The tragedy for the children of Israel in this story is NOT that they are slaves, enduring persecution.  The real tragedy is that when God begins to deliver them, they respond with murmuring and complaining, focused only on their immediate circumstances instead of the amazing fact that the God of the universe is acting on their behalf to deliver them.  The sole focus of the Hebrew taskmasters is the physical reality they see, not the spiritual reality that Moses has told them is going to come to pass.   And this is not a one time occurrence; over and over in Exodus, and in other books of the Bible as well, we see the pattern of God's people being so focused on their immediate circumstances that they whine and complain about God's provision, and put no trust in Him as their provider and protector.  Which, when you think about it, is pretty crazy.  He is the God of the Universe.  He knows the end from the beginning.  He fulfilled prophecy after prophecy.  He creates life with only the words of His mouth as tools.  Truly.
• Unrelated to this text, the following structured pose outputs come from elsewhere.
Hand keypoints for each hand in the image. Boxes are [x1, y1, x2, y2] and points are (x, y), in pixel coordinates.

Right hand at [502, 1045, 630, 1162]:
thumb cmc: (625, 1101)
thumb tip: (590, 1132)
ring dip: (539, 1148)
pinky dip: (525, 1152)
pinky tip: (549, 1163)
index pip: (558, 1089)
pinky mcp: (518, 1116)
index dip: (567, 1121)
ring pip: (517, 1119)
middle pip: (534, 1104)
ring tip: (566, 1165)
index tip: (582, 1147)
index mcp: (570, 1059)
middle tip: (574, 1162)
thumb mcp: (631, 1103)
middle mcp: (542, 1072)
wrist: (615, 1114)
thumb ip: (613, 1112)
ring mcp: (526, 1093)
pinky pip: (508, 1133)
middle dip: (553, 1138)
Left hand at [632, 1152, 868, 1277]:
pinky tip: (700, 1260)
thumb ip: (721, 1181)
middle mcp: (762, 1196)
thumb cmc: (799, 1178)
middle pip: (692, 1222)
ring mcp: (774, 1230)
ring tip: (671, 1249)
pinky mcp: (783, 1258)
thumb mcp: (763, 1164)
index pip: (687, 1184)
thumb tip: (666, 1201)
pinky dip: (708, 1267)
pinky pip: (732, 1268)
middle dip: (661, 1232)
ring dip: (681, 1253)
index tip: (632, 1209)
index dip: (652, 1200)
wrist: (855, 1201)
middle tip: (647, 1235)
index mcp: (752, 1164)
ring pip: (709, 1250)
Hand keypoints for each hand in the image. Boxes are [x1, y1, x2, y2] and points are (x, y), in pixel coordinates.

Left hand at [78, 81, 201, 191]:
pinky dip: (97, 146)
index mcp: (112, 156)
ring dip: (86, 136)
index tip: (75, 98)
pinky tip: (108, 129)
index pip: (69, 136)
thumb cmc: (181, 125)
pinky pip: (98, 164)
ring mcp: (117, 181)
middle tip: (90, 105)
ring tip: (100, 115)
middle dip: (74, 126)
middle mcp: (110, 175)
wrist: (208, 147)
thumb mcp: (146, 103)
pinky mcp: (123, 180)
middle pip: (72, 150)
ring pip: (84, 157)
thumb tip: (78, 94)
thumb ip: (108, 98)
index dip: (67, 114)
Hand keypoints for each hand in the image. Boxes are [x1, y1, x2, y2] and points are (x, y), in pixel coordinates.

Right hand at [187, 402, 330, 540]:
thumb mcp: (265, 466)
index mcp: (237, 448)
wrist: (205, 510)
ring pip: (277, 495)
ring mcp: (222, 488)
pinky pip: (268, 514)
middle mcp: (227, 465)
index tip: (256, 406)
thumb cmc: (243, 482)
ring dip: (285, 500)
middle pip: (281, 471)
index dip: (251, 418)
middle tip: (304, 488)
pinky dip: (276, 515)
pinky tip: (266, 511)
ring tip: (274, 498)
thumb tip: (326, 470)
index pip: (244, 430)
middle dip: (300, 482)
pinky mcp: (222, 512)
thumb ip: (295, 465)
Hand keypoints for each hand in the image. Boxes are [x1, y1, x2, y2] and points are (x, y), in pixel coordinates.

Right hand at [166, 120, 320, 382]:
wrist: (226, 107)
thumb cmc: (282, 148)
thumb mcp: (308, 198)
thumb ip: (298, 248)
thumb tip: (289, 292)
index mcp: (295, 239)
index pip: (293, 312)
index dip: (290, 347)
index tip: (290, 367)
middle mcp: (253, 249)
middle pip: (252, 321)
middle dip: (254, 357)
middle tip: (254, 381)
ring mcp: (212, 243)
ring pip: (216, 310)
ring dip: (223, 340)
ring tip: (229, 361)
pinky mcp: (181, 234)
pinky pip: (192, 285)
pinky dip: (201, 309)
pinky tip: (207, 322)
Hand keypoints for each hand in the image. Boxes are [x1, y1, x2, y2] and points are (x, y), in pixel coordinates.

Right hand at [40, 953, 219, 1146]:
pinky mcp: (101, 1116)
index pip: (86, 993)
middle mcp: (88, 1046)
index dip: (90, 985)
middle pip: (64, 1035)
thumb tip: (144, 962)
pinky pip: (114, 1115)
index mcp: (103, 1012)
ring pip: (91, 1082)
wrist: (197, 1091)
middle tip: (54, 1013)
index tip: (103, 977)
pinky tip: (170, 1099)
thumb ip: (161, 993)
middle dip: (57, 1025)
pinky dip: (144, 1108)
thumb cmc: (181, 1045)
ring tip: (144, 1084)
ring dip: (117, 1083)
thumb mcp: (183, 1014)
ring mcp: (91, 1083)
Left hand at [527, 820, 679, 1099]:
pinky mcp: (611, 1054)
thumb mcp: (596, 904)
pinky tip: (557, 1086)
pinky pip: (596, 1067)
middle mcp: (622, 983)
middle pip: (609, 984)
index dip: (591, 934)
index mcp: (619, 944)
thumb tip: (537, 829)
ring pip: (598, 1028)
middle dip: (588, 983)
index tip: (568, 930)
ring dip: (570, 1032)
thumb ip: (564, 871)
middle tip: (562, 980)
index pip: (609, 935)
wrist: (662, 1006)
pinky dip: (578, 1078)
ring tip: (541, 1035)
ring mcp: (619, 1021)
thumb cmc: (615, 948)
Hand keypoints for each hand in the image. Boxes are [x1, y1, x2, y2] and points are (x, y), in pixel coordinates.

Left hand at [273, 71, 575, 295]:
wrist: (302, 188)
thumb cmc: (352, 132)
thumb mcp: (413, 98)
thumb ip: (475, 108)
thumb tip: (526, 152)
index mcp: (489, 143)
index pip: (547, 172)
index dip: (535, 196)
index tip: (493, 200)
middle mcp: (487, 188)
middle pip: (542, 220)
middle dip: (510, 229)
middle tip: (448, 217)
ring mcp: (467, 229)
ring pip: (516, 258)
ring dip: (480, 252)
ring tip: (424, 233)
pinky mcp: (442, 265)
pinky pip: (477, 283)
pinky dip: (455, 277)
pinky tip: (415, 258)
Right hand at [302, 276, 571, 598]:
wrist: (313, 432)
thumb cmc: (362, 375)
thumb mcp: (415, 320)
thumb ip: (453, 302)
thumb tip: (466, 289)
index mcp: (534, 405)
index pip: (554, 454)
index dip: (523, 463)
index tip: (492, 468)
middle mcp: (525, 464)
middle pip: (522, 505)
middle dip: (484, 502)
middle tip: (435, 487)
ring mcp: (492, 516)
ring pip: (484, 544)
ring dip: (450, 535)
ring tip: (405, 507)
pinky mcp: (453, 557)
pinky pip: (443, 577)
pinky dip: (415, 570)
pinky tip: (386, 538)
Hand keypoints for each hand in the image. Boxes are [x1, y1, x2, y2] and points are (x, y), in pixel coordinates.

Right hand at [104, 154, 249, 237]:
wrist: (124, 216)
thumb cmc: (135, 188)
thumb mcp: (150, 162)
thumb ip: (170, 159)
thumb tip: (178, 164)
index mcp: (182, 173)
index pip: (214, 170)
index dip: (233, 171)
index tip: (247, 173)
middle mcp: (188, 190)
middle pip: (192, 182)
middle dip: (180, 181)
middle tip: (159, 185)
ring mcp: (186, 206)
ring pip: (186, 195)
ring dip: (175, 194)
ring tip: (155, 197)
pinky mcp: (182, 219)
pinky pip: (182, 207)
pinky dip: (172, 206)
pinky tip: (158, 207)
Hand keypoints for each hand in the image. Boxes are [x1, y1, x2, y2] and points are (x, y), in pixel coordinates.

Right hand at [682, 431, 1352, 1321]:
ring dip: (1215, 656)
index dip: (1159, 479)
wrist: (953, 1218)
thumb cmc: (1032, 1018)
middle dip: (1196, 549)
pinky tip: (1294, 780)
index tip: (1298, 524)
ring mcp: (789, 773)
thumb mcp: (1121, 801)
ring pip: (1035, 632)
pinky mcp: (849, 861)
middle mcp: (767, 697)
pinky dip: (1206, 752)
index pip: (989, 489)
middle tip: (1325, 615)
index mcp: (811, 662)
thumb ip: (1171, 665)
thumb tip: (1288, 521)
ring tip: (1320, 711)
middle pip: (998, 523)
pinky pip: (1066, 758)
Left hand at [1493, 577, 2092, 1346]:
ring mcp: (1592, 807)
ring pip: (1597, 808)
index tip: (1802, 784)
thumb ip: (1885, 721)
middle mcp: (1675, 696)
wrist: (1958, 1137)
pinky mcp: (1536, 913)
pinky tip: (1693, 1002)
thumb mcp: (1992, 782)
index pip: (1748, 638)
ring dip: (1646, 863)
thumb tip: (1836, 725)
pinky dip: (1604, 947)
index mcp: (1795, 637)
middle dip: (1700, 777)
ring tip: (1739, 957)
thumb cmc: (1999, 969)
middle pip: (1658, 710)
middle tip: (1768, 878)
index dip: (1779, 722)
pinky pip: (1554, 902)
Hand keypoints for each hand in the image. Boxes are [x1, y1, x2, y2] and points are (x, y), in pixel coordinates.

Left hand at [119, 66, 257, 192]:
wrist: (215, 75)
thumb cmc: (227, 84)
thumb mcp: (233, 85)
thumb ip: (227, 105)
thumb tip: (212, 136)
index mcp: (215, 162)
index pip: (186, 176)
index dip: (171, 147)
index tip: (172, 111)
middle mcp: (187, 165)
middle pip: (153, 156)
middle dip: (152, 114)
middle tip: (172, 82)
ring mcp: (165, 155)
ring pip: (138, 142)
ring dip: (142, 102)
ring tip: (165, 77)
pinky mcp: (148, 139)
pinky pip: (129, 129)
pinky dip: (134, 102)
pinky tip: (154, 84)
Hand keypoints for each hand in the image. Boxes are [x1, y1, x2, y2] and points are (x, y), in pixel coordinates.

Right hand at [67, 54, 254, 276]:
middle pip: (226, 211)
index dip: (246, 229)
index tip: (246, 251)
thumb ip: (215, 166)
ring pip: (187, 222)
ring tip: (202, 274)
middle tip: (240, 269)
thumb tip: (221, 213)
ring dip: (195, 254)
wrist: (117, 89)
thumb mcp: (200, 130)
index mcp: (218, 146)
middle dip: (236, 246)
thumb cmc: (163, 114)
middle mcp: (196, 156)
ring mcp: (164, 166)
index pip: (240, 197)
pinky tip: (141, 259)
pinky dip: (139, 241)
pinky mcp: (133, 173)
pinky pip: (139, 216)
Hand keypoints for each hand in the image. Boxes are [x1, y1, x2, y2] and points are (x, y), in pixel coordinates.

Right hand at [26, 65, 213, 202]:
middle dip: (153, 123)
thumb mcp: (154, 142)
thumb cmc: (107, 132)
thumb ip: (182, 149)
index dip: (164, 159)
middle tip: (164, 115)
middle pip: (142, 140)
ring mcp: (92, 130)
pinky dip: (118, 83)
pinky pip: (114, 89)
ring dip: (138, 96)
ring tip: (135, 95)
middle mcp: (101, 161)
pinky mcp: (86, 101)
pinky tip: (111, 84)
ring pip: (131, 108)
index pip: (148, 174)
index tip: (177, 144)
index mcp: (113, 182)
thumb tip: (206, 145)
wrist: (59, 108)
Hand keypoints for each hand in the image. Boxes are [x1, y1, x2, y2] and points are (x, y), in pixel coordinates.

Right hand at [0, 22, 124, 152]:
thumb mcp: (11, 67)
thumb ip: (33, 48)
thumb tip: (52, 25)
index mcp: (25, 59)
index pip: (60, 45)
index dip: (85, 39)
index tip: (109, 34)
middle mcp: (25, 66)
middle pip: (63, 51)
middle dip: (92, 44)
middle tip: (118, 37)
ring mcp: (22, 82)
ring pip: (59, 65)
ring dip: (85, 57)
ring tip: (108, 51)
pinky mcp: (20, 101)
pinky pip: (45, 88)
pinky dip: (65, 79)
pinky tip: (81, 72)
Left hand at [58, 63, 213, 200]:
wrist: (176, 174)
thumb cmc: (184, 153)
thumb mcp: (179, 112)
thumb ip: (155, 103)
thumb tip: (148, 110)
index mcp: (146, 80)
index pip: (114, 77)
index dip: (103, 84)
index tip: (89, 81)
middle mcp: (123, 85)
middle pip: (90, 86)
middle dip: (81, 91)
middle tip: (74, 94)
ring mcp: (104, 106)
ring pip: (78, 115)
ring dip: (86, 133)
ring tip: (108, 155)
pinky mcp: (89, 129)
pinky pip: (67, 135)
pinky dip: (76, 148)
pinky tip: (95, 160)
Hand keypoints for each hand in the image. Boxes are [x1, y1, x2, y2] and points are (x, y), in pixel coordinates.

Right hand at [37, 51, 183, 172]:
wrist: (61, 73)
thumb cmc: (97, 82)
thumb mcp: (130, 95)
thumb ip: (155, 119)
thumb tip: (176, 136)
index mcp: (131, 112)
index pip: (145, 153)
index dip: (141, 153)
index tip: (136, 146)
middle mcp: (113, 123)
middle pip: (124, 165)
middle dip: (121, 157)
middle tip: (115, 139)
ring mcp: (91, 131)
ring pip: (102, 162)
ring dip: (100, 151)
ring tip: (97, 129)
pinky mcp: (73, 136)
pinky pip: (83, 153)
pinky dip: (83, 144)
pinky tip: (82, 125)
Hubris being what it is, it's always an easy thing to observe the behaviors of other humans in the Bible, to see their folly exposed, and to assume that we ouselves would never be so foolish.  When we are angry, it's righteous indignation, of course.  When we complain about our spouse, for example,  we rarely see it as an issue of our sin, but of theirs.  When we murmur about the tribulations we go through,  we're not questioning God's provision in our life.  At least, that is what we tell ourselves.

But when we begin to recognize ourselves in the story of the Hebrew slaves, when we come to God and acknowledge to Him that, "actually, yes God, I have murmured and complained.  I have questioned your provision in my life."  When we repent and ask God to help us trust Him anew, because we recognize that with regards to our own stories, we are not at the end of the book yet, so to speak, then we can begin to truly experience the blessings that follow the obedience, that often come in the midst of trials and unjust suffering, and sometimes because of them.   The awesome thing is that once we as Christians begin to get a handle on this, life becomes more of an adventure and less of a drudgery.  Even the hard parts become more bearable, because we know that God is just writing our story.  Our job is not to figure out all the answers, but to trust and obey, and to enjoy the ride.  The single greatest blessing any human can have bestowed upon them is to be called a friend of God, and to be a witness to the world of His glory, majesty, and power.  What an awesome privilege it is to sit back, popcorn in hand, and watch our God do wonders.  And he still does.

Don't lose heart, believer, if trials have come.  Examine your life, repent of sin and strive always to walk closer with Him who will never leave or forsake you.  And when the trials come because you are serving Him, rejoice!  Hallelujah! He who began a good work in you is going to finish what He started.  Sometimes his processes may seem painful, sometimes they may not make sense to us, but we can trust Him.  He is good.  He loves us.  Remember the great and mighty things He has done in the past, and see that the outcomes themselves prove this truth to be so.  No one would think to look at the clay on a potter's wheel, still in the process of being shaped and formed, and judge the artistic ability of the potter.   Yet this is how we view God.   We are still being shaped and formed, and we want an answer RIGHT NOW for the suffering and hardships we endure.   But that is not how it works, friend.  God is our "true north" in life, and we must always recalibrate our life to orient toward Him, not the other way around.  

That is what I see in these verses I shared, and I hope it encourages someone else.